New York Times: Beside the olive display at Zabar’s, that iconic hub of lox and neurosis on the Upper West Side of Manhattan, Linda Donohue was trying to talk herself down.
Surely the polls she tracked anxiously were not to be trusted, she said. Surely Donald J. Trump, the man with the garish golden tower across town, would not be allowed to reach the White House.
“We have to have more faith in the American public,” said Ms. Donohue, 61, a longtime New Yorker now living in Seattle.
A man behind her could not suppress a loud snort.
Then Cathi Anderson, who was shopping with Ms. Donahue, mentioned yet another distressing poll, this one from Ohio, which showed Mr. Trump ahead. Ms. Donohue nodded grimly.

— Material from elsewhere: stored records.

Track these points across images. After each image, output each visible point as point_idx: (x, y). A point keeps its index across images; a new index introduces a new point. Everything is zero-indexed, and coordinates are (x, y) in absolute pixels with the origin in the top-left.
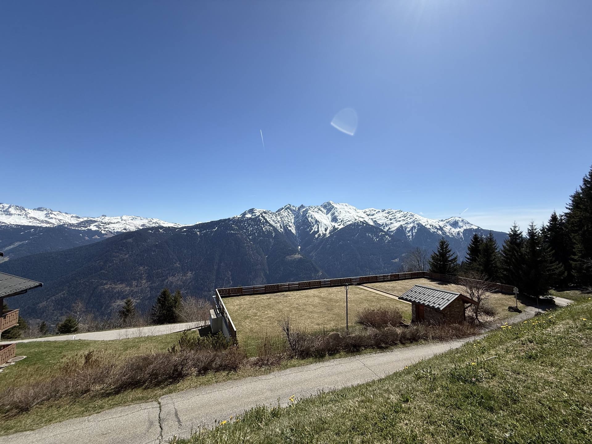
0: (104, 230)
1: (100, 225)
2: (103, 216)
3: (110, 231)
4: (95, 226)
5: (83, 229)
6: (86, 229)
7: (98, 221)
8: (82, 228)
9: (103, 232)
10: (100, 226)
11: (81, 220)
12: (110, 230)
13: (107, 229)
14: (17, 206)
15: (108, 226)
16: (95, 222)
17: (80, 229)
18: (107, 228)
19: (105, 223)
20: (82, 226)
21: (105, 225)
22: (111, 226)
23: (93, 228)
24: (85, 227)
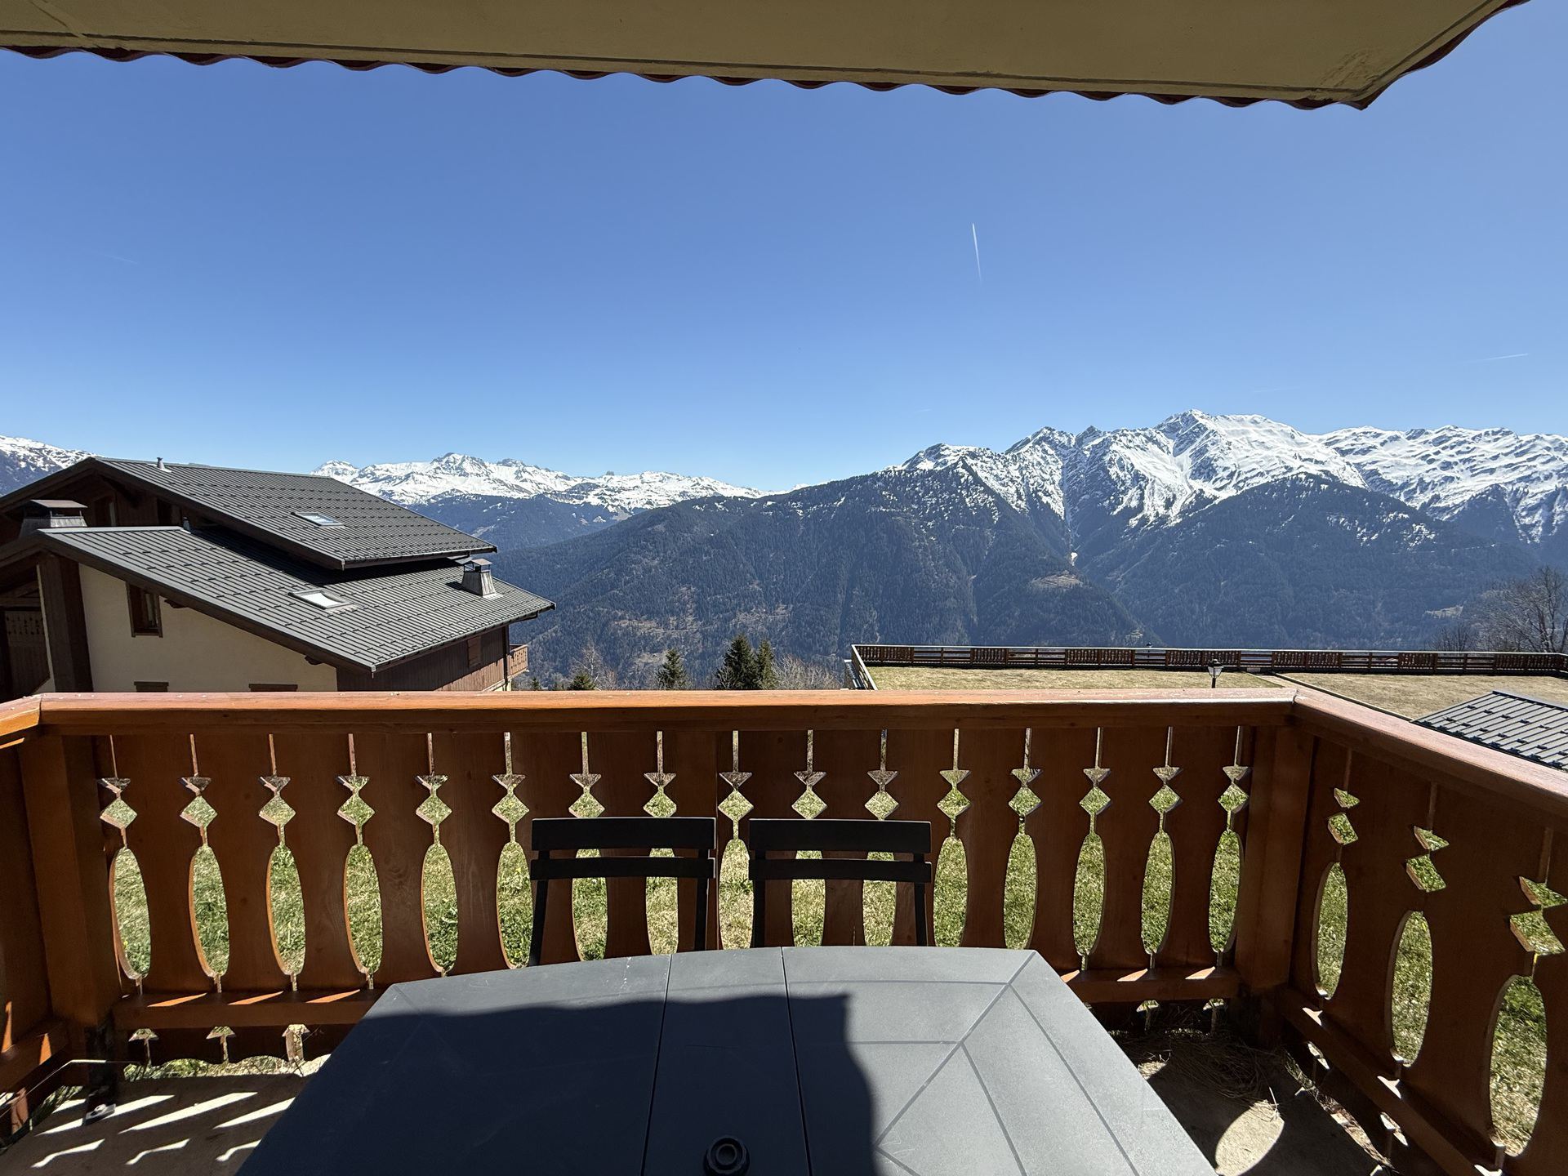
0: (613, 506)
1: (605, 494)
2: (608, 474)
3: (622, 507)
4: (596, 495)
5: (577, 502)
6: (582, 501)
7: (601, 485)
8: (575, 500)
9: (611, 509)
10: (605, 497)
11: (572, 483)
12: (623, 505)
13: (616, 503)
14: (473, 458)
15: (618, 496)
16: (597, 486)
17: (571, 503)
18: (617, 500)
19: (613, 490)
20: (573, 496)
21: (613, 493)
22: (623, 495)
23: (593, 500)
24: (580, 499)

Just in case her faith in the American electorate was misplaced, Ms. Donahue said, she had retained her Irish citizenship.
For both parties, every election can feel like the most vital of a lifetime, the one day standing between a still-proud nation and its imminent demise. Among liberals, there is an especially rich tradition of “bed-wetting,” as even some practitioners call it, at the faintest sign of shakiness from their candidate.
But as Hillary Clinton lurches toward Election Day, her supporters at times seem overwhelmed by a tsunami of unease, exacerbated by Mrs. Clinton’s bout of pneumonia and a slow-footed acknowledgment of the illness. They are confronting a question they had assumed, just a few weeks ago, they would not need to consider in a race against the most unpopular presidential nominee in modern times: Could Mrs. Clinton actually blow this?
“It’s like someone dropped ice water on the head of America,” Julie Gaines, the owner of Fishs Eddy, a home goods store in Manhattan, said of Mr. Trump’s increased odds. “Everyone sobered up. This could happen.”
The creeping dread has accelerated in recent days, reaching critical levels even by Democratic standards.
Mrs. Clinton became sick. Several polls tightened to the margin of panic, with Mr. Trump overtaking her in surveys in Ohio and Florida. And even as Democrats hoped on Friday that Mr. Trump’s latest gambit — seeking to distance himself from his long history of “birtherism” — would backfire, there is a fear that no scandal can sink him.
A cartoon in The New Yorker captured it best: A woman sits in her psychiatrist’s office, perspiring in distress. The doctor scribbles on a pad. “I’m giving you something for Hillary’s pneumonia,” the caption reads.